Por volta das 13h50 (horário de Brasília), o café arábica apresentava movimentações negativas na Bolsa de Nova Iorque (ICE Futures US). O contrato setembro/26 tinha queda de 125 pontos, negociado a 266,55 cents/lbp. O dezembro/26 recuava 265 pontos, cotado a 255,25 cents/lbp.
No mercado do robusta, os contratos também trabalhavam no campo negativo. O vencimento setembro/26 registrava queda de 50 pontos, cotado a US$ 3.542 por tonelada. O novembro/26 recuava 64 pontos, negociado a US$ 3.491 por tonelada, enquanto o julho/26 perdia 51 pontos, valendo US$ 3.589 por tonelada.
A pressão sobre os preços está relacionada principalmente à expectativa de retomada mais consistente dos trabalhos de colheita em parte das áreas produtoras brasileiras. Após um período marcado por chuvas frequentes, algumas regiões voltaram a registrar tempo mais seco, condição que favorece o avanço das máquinas no campo e a secagem dos grãos.
O cenário climático permanece longe de ser uniforme. Enquanto algumas regiões registram tempo mais seco e favorável aos trabalhos de campo, outras seguem enfrentando chuvas recorrentes. Essa diversidade climática continua limitando movimentos mais intensos de baixa, já que ainda existem dúvidas sobre o ritmo da colheita e o comportamento da oferta nas próximas semanas.
Além da safra atual, operadores também acompanham as discussões sobre o desenvolvimento do fenômeno El Niño. Embora ainda não haja consenso sobre seus impactos para a cafeicultura brasileira, qualquer alteração nos padrões climáticos para o segundo semestre tende a influenciar as expectativas para a próxima safra e, consequentemente, a formação dos preços.

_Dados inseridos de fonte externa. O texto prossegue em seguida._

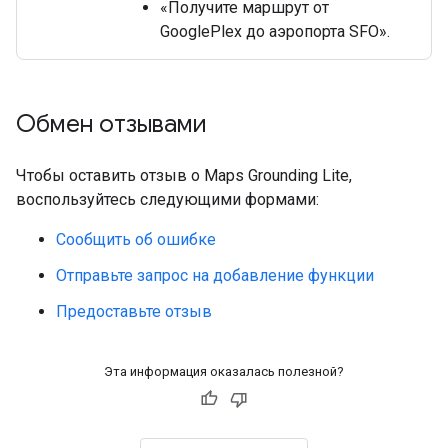
«Получите маршрут от
GooglePlex до аэропорта SFO».
Обмен отзывами
Чтобы оставить отзыв о Maps Grounding Lite,
воспользуйтесь следующими формами:
Сообщить об ошибке
Отправьте запрос на добавление функции
Предоставьте отзыв
Эта информация оказалась полезной?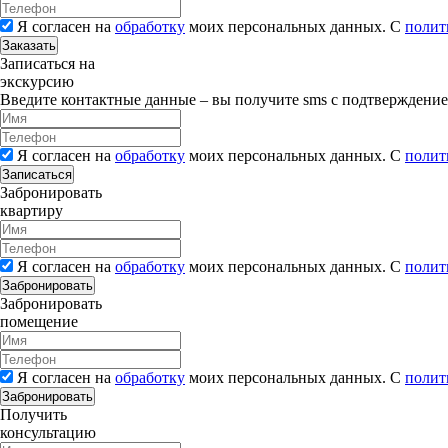
Я согласен на
обработку
моих персональных данных. С
полит
Заказать
Записаться на
экскурсию
Введите контактные данные – вы получите sms с подтверждени
Я согласен на
обработку
моих персональных данных. С
полит
Записаться
Забронировать
квартиру
Я согласен на
обработку
моих персональных данных. С
полит
Забронировать
Забронировать
помещение
Я согласен на
обработку
моих персональных данных. С
полит
Забронировать
Получить
консультацию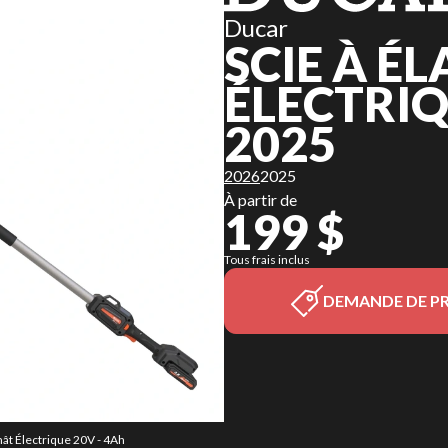
Ducar
SCIE À É
ÉLECTRIQ
2025
2026
2025
À partir de
199 $
Tous frais inclus
DEMANDE DE PR
mât Électrique 20V - 4Ah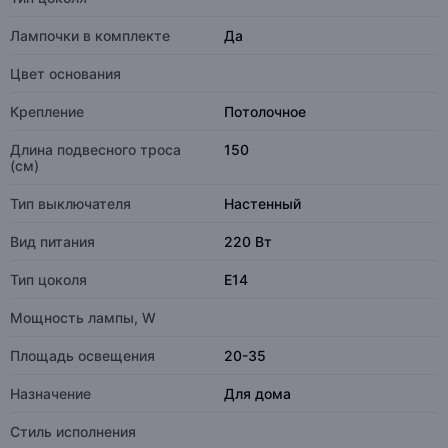
Лампочки в комплекте
Да
Цвет основания
Крепление
Потолочное
Длина подвесного троса
150
(см)
Тип выключателя
Настенный
Вид питания
220 Вт
Тип цоколя
E14
Мощность лампы, W
Площадь освещения
20-35
Назначение
Для дома
Стиль исполнения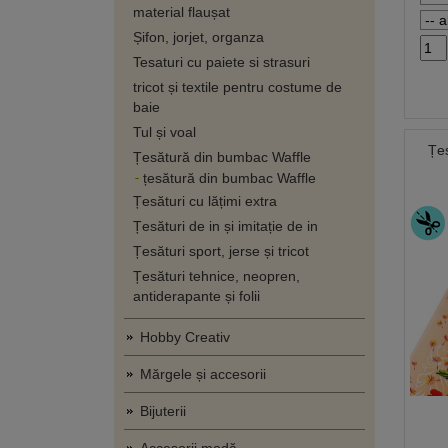
material flaușat
Șifon, jorjet, organza
Tesaturi cu paiete si strasuri
tricot și textile pentru costume de
baie
Tul și voal
Țe
Țesătură din bumbac Waffle
țesătură din bumbac Waffle
Țesături cu lățimi extra
Țesături de in și imitație de in
Țesături sport, jerse și tricot
Țesături tehnice, neopren,
antiderapante și folii
Hobby Creativ
Mărgele și accesorii
Bijuterii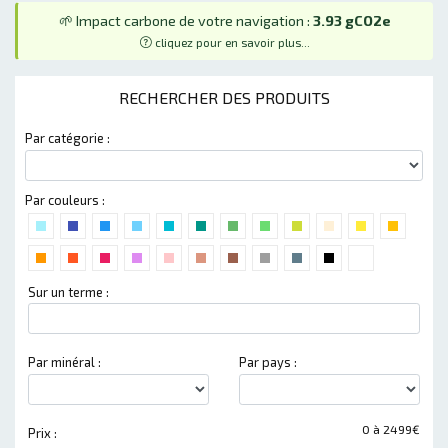
🌱 Impact carbone de votre navigation :
3.93 gCO2e
cliquez pour en savoir plus...
RECHERCHER DES PRODUITS
Par catégorie :
Par couleurs :
Sur un terme :
Par minéral :
Par pays :
0 à 2499€
Prix :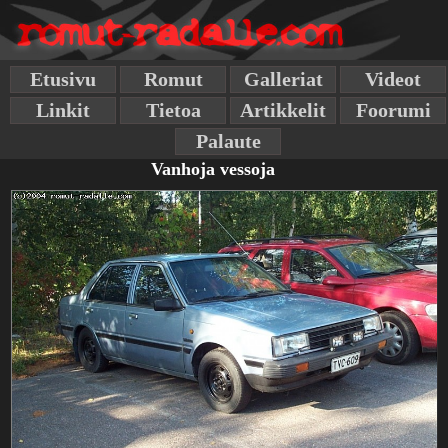
Etusivu
Romut
Galleriat
Videot
Linkit
Tietoa
Artikkelit
Foorumi
Palaute
Vanhoja vessoja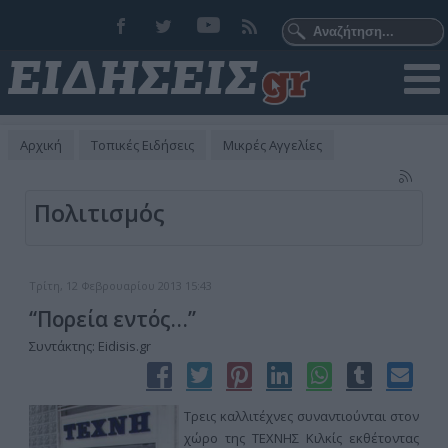
Αρχική
Τοπικές Ειδήσεις
Μικρές Αγγελίες
Πολιτισμός
Τρίτη, 12 Φεβρουαρίου 2013 15:43
‘‘Πορεία εντός…’’
Συντάκτης: Eidisis.gr
Τρεις καλλιτέχνες συναντιούνται στον
χώρο της ΤΕΧΝΗΣ Κιλκίς εκθέτοντας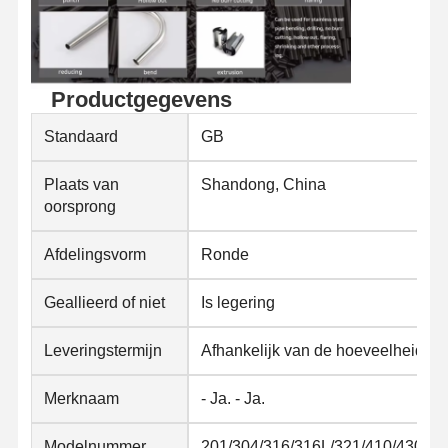
Productgegevens
Standaard
GB
Plaats van
Shandong, China
oorsprong
Afdelingsvorm
Ronde
Geallieerd of niet
Is legering
Leveringstermijn
Afhankelijk van de hoeveelheid g
Merknaam
- Ja. - Ja.
Modelnummer
201/304/316/316L/321/410/430..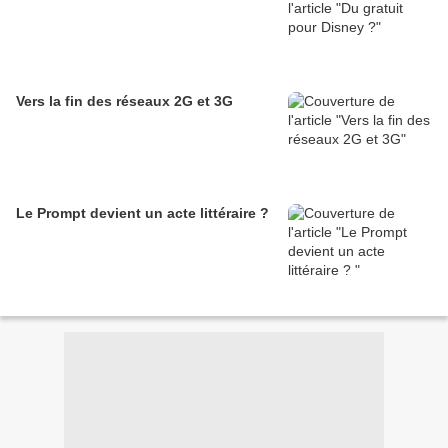
Vers la fin des réseaux 2G et 3G
Le Prompt devient un acte littéraire ?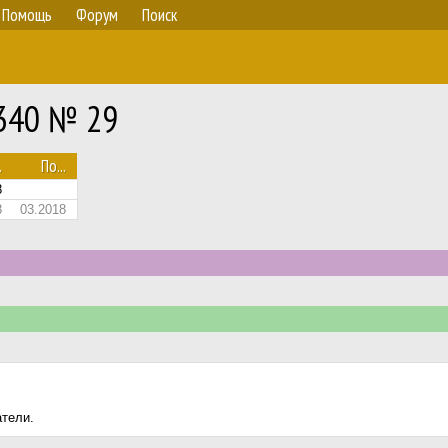
Помощь
Форум
Поиск
 340 № 29
.
По...
8
8
03.2018
атели.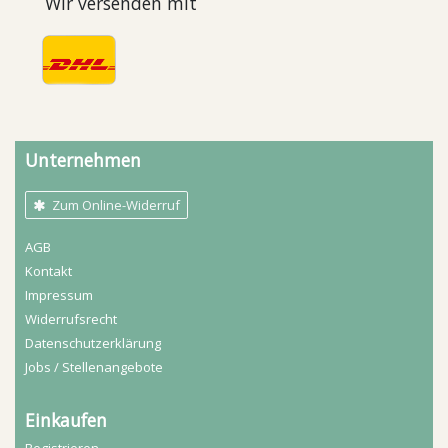
Wir versenden mit
Unternehmen
Zum Online-Widerruf
AGB
Kontakt
Impressum
Widerrufs­recht
Daten­schutz­erklärung
Jobs / Stellenangebote
Einkaufen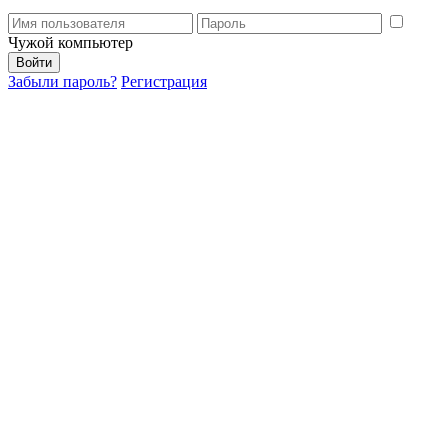
Чужой компьютер
Забыли пароль?
Регистрация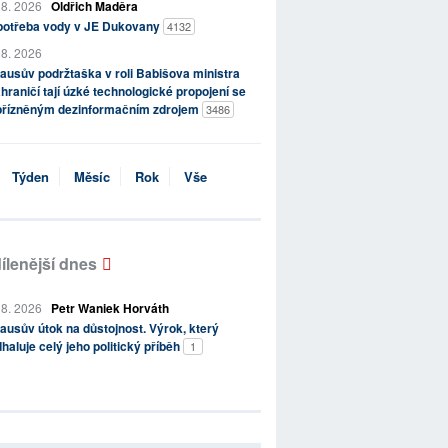
 8. 2026
Oldřich Maděra
potřeba vody v JE Dukovany
4132
 8. 2026
ausův podržtaška v roli Babišova ministra
hraničí tají úzké technologické propojení se
přízněným dezinformačním zdrojem
3486
Týden
Měsíc
Rok
Vše
ílenější dnes
 8. 2026
Petr Waniek Horváth
ausův útok na důstojnost. Výrok, který
haluje celý jeho politický příběh
1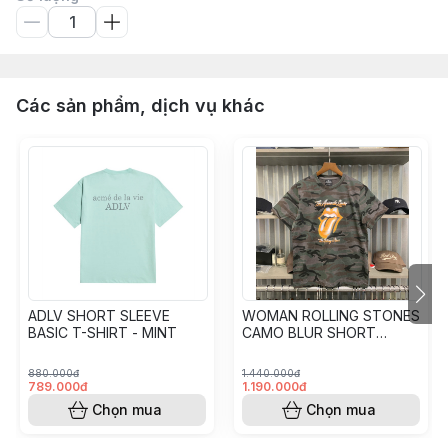
Các sản phẩm, dịch vụ khác
ADLV SHORT SLEEVE
WOMAN ROLLING STONES
BASIC T-SHIRT - MINT
CAMO BLUR SHORT
SLEEVE T-SHIRT - BLACK
880.000đ
1.440.000đ
789.000đ
1.190.000đ
Chọn mua
Chọn mua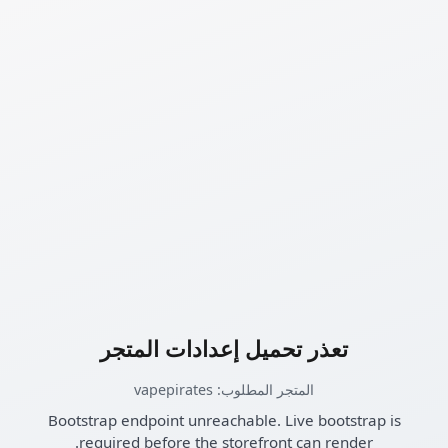
تعذر تحميل إعدادات المتجر
المتجر المطلوب: vapepirates
Bootstrap endpoint unreachable. Live bootstrap is
required before the storefront can render.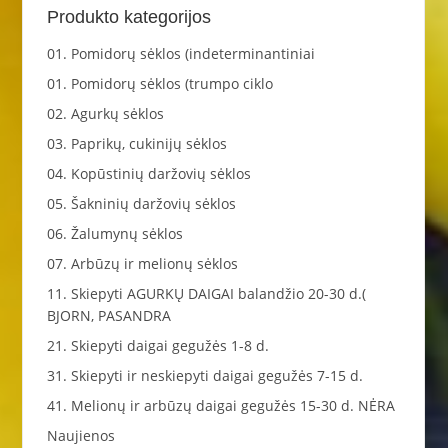
Produkto kategorijos
01. Pomidorų sėklos (indeterminantiniai
01. Pomidorų sėklos (trumpo ciklo
02. Agurkų sėklos
03. Paprikų, cukinijų sėklos
04. Kopūstinių daržovių sėklos
05. Šakninių daržovių sėklos
06. Žalumynų sėklos
07. Arbūzų ir melionų sėklos
11. Skiepyti AGURKŲ DAIGAI balandžio 20-30 d.(
BJORN, PASANDRA
21. Skiepyti daigai gegužės 1-8 d.
31. Skiepyti ir neskiepyti daigai gegužės 7-15 d.
41. Melionų ir arbūzų daigai gegužės 15-30 d. NĖRA
Naujienos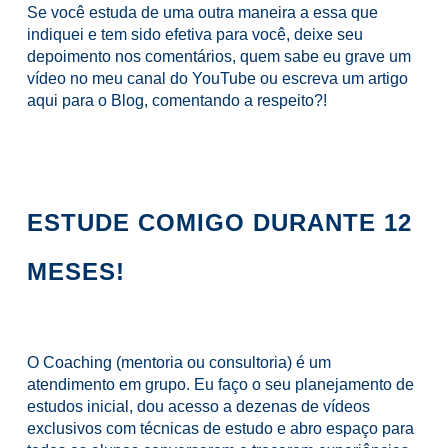
Se você estuda de uma outra maneira a essa que
indiquei e tem sido efetiva para você, deixe seu
depoimento nos comentários, quem sabe eu grave um
vídeo no meu canal do YouTube ou escreva um artigo
aqui para o Blog, comentando a respeito?!
ESTUDE COMIGO DURANTE 12
MESES!
O Coaching (mentoria ou consultoria) é um
atendimento em grupo. Eu faço o seu planejamento de
estudos inicial, dou acesso a dezenas de vídeos
exclusivos com técnicas de estudo e abro espaço para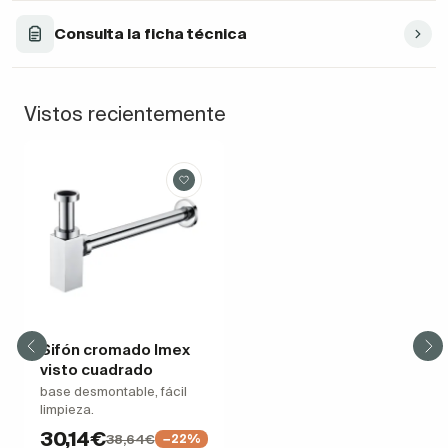
Consulta la ficha técnica
Vistos recientemente
Sifón cromado Imex
visto cuadrado
base desmontable, fácil
limpieza.
30,14€
38,64€
−22%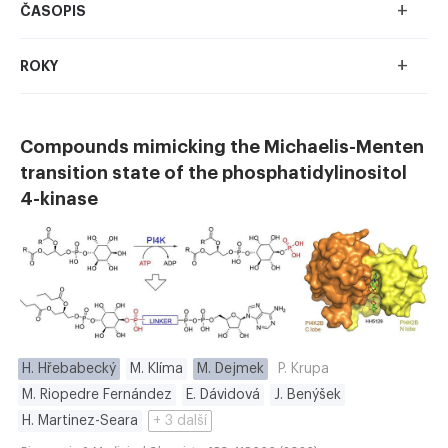
+
ČASOPIS
+
ROKY
Compounds mimicking the Michaelis-Menten
transition state of the phosphatidylinositol
4-kinase
H. Hřebabecký
M. Klíma
M. Dejmek
P. Krupa
M. Riopedre Fernández
E. Dávidová
J. Benýšek
H. Martinez-Seara
+ 3 další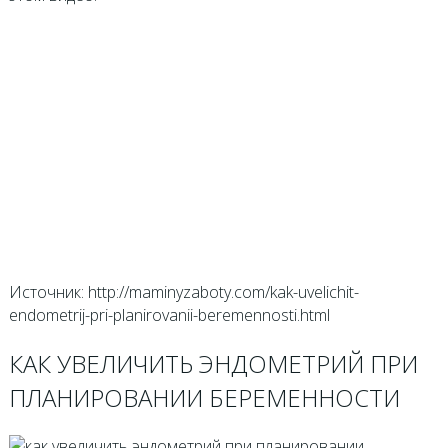
Источник: http://maminyzaboty.com/kak-uvelichit-
endometrij-pri-planirovanii-beremennosti.html
КАК УВЕЛИЧИТЬ ЭНДОМЕТРИЙ ПРИ
ПЛАНИРОВАНИИ БЕРЕМЕННОСТИ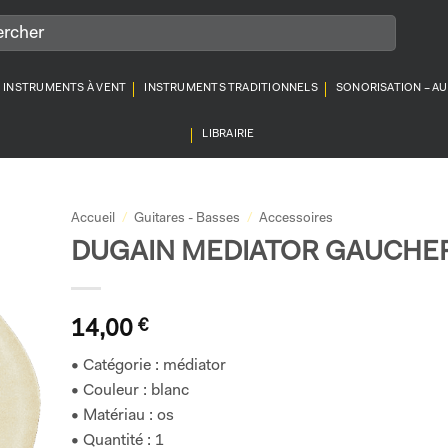
INSTRUMENTS À VENT
INSTRUMENTS TRADITIONNELS
SONORISATION – A
LIBRAIRIE
Accueil
/
Guitares - Basses
/
Accessoires
DUGAIN MEDIATOR GAUCHE
14,00
€
• Catégorie : médiator
• Couleur : blanc
• Matériau : os
• Quantité : 1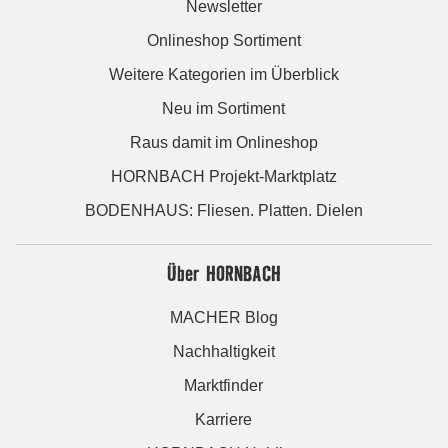
Newsletter
Onlineshop Sortiment
Weitere Kategorien im Überblick
Neu im Sortiment
Raus damit im Onlineshop
HORNBACH Projekt-Marktplatz
BODENHAUS: Fliesen. Platten. Dielen
Über HORNBACH
MACHER Blog
Nachhaltigkeit
Marktfinder
Karriere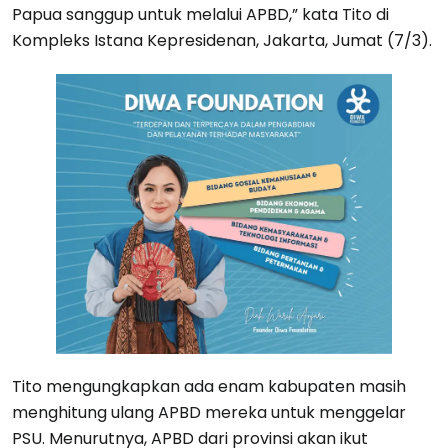
Papua sanggup untuk melalui APBD,” kata Tito di
Kompleks Istana Kepresidenan, Jakarta, Jumat (7/3).
Tito mengungkapkan ada enam kabupaten masih
menghitung ulang APBD mereka untuk menggelar
PSU. Menurutnya, APBD dari provinsi akan ikut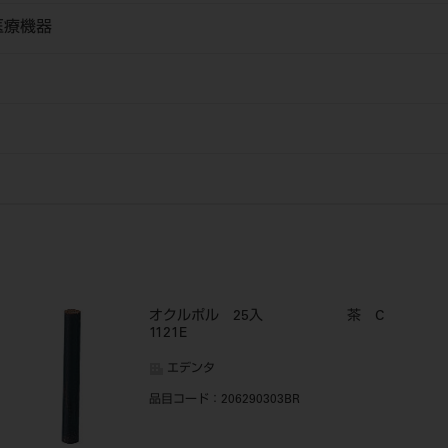
医療機器
オクルポル 25入 茶 C
1121E
エデンタ
品目コード
：206290303BR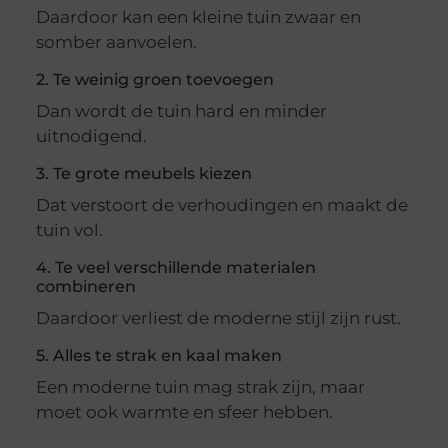
Daardoor kan een kleine tuin zwaar en
somber aanvoelen.
2. Te weinig groen toevoegen
Dan wordt de tuin hard en minder
uitnodigend.
3. Te grote meubels kiezen
Dat verstoort de verhoudingen en maakt de
tuin vol.
4. Te veel verschillende materialen
combineren
Daardoor verliest de moderne stijl zijn rust.
5. Alles te strak en kaal maken
Een moderne tuin mag strak zijn, maar
moet ook warmte en sfeer hebben.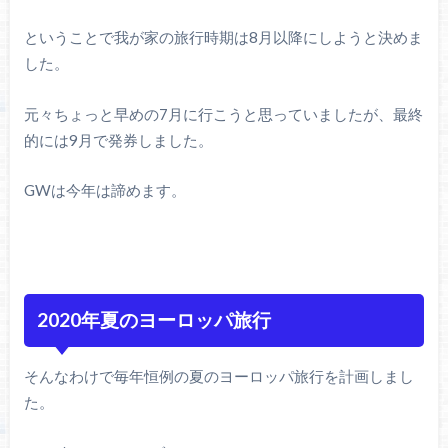
ということで我が家の旅行時期は8月以降にしようと決めま
した。
元々ちょっと早めの7月に行こうと思っていましたが、最終
的には9月で発券しました。
GWは今年は諦めます。
2020年夏のヨーロッパ旅行
そんなわけで毎年恒例の夏のヨーロッパ旅行を計画しまし
た。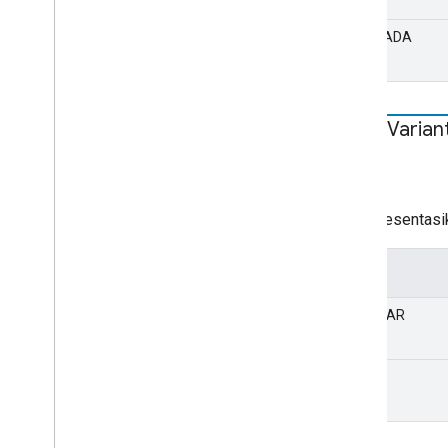
TIDAK ADA
Shaka
Varian
STATIS
string
Merepresentasik
Nilai
STANDAR
DEBUG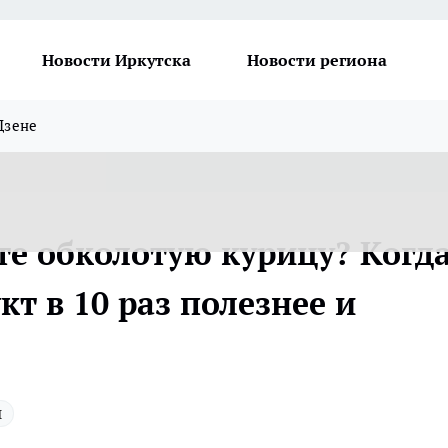
Новости Иркутска
Новости региона
Дзене
те обколотую курицу? Когд
т в 10 раз полезнее и
ы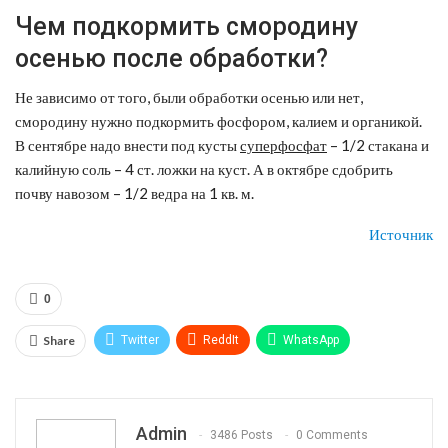
Чем подкормить смородину
осенью после обработки?
Не зависимо от того, были обработки осенью или нет,
смородину нужно подкормить фосфором, калием и органикой.
В сентябре надо внести под кусты
суперфосфат
– 1/2 стакана и
калийную соль – 4 ст. ложки на куст. А в октябре сдобрить
почву навозом – 1/2 ведра на 1 кв. м.
Источник
0
Share
Twitter
ReddIt
WhatsApp
Pinterest
Эл. адрес
Telegram
VK
Viber
Print
OK.ru
Admin
3486 Posts
0 Comments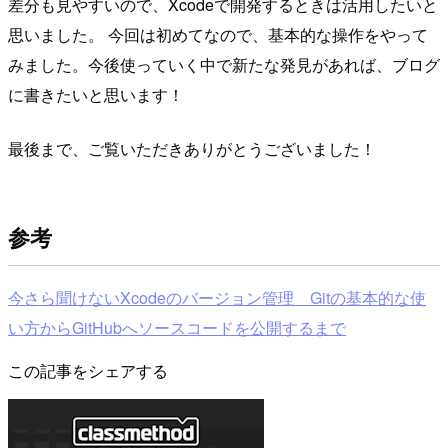
差分も見やすいので、Xcodeで開発するときは活用したいと
思いました。 今回は初めてなので、基本的な操作をやって
みました。今後使っていく中で新たな発見があれば、ブログ
に書きたいと思います！
最後まで、ご覧いただきありがとうございました！
参考
今さら聞けないXcodeのバージョン管理 Gitの基本的な使
い方からGitHubへソースコードを公開するまで
この記事をシェアする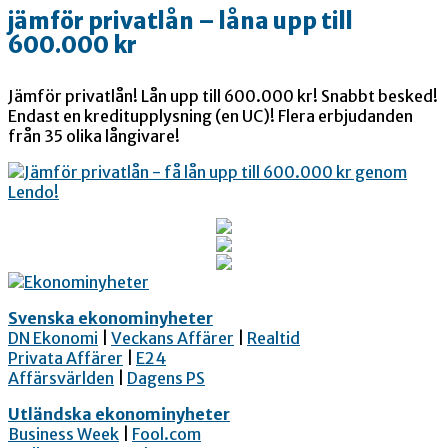
jämför privatlån – låna upp till
600.000 kr
Jämför privatlån! Lån upp till 600.000 kr! Snabbt besked!
Endast en kreditupplysning (en UC)! Flera erbjudanden
från 35 olika långivare!
Svenska ekonominyheter
DN Ekonomi
|
Veckans Affärer
|
Realtid
Privata Affärer
|
E24
Affärsvärlden
|
Dagens PS
Utländska ekonominyheter
Business Week
|
Fool.com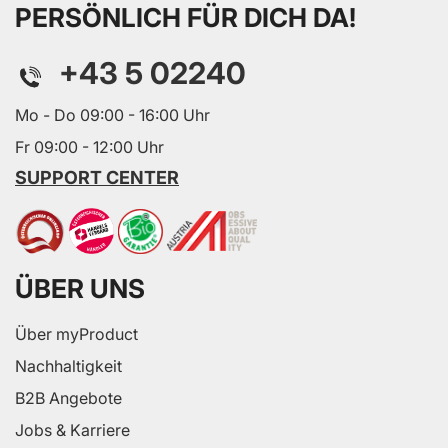
PERSÖNLICH FÜR DICH DA!
+43 5 02240
Mo - Do 09:00 - 16:00 Uhr
Fr 09:00 - 12:00 Uhr
SUPPORT CENTER
ÜBER UNS
Über myProduct
Nachhaltigkeit
B2B Angebote
Jobs & Karriere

Outro fator observado pelo mercado nesta sessão é a reabertura do Estreito de Ormuz. A normalização do fluxo na importante rota marítima internacional reduz preocupações relacionadas aos custos logísticos globais. A expectativa é de menor pressão sobre despesas com transporte, combustível, fertilizantes e seguros, o que acaba sendo interpretado como um fator baixista para diversas commodities, incluindo o café.
Apesar das perdas registradas nesta segunda-feira, os estoques certificados da ICE seguem oferecendo sustentação ao mercado. Os estoques de café arábica atingiram recentemente o menor nível em cerca de dois anos e três meses, enquanto os estoques de robusta permanecem próximos dos menores volumes dos últimos dois anos.